KnigaRead.com/
KnigaRead.com » Разная литература » Прочее » Кузьма Петров-Водкин - Моя повесть-2. Пространство Эвклида

Кузьма Петров-Водкин - Моя повесть-2. Пространство Эвклида

На нашем сайте KnigaRead.com Вы можете абсолютно бесплатно читать книгу онлайн Кузьма Петров-Водкин, "Моя повесть-2. Пространство Эвклида" бесплатно, без регистрации.
Перейти на страницу:

    - Итак, я уезжаю.

    Осенью - осенний клев в Разбойщине. Осенняя листва отражается в Волге, и костер пригревает лучше в прохладные рассветы. И поленится Уткин поехать в Москву; а потом заведет козу, ребят и сделается отшельником. На выставках будут, как редкости, появляться его пейзажи вечерних раздумий, снежные узоры на окне, полные лиризма и нежности.

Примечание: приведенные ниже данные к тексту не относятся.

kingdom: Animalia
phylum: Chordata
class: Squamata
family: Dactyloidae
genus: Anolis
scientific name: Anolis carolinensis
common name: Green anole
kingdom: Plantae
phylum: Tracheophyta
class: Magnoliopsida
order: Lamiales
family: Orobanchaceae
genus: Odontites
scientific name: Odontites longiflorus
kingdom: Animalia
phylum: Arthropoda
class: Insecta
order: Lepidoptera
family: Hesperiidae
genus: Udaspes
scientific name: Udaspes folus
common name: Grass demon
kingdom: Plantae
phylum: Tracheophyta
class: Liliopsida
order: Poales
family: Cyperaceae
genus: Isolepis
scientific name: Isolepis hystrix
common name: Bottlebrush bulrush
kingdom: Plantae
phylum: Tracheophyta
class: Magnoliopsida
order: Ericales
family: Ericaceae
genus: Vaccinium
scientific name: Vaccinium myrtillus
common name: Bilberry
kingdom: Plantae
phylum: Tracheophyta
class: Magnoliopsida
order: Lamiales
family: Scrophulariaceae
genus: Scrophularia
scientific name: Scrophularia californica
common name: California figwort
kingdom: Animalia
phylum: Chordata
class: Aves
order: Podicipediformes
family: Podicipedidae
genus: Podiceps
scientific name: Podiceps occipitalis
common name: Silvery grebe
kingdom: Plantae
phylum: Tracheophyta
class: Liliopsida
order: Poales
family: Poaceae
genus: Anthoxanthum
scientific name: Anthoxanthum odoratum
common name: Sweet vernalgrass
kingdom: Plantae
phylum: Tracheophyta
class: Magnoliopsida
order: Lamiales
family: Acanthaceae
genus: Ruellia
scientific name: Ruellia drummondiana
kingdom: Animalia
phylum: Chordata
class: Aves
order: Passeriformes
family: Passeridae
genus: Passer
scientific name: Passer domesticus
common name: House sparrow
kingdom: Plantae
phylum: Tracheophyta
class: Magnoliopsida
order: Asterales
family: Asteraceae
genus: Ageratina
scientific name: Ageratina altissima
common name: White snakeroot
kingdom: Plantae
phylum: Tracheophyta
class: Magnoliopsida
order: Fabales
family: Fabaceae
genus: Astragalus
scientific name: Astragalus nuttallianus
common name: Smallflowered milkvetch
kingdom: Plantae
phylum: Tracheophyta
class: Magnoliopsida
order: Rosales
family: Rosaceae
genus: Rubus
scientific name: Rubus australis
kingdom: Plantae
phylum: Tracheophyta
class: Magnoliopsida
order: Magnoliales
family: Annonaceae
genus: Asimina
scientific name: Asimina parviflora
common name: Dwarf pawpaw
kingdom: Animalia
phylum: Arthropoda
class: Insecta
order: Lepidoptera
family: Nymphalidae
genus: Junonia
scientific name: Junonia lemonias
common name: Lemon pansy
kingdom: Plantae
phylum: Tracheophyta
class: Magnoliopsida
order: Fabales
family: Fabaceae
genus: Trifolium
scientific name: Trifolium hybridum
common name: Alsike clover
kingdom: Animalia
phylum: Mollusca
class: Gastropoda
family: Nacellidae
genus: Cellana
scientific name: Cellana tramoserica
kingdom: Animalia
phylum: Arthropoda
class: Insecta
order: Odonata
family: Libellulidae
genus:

    Немного позднее к нашей компании присоединился М. Сарьян.

    Московское училище того времени, подталкиваемое общим движением вне его, вылезало из традиций покойного Прянишникова, оно уже являлось оппозиционным и к Академии, и отчасти к передвижникам. Говорю "отчасти", потому что один из столпов передвижничества, Н.А.Касаткин, был в числе профессуры и играл видную роль.

    Среди скромного состава руководителей, пожалуй, только двое имели определенные физиономии как педагоги: Касаткин и Пастернак.

    Аккуратный до минуты в занятиях, Касаткин умел напрягать внимание ученика. Бытовая и психологическая выразительность были его основными устремлениями, к которым он вел и нас. Суровая честность человека, охваченного натурализмом, была в Николае Алексеевиче. И по внешности, до тонко сжатых губ, казался он закованным в натуралистическую неизбежность. Словно когда-то, раз в жизни, пришибло его какое-то мерзкое, непоправимое событие и обезрадостило для него окружающее, и только эту одну сторону он и видел в нем. Натура потеряла стиль и многообразие выразительности. И весь свой живописный талант и деятельность чувств Касаткин подчинил этому.

    В те дни мне нравилось заниматься у него, внимательно, по сантиметру ощупывать покровы человеческой кожи и заражаться подвижнической суровостью руководителя.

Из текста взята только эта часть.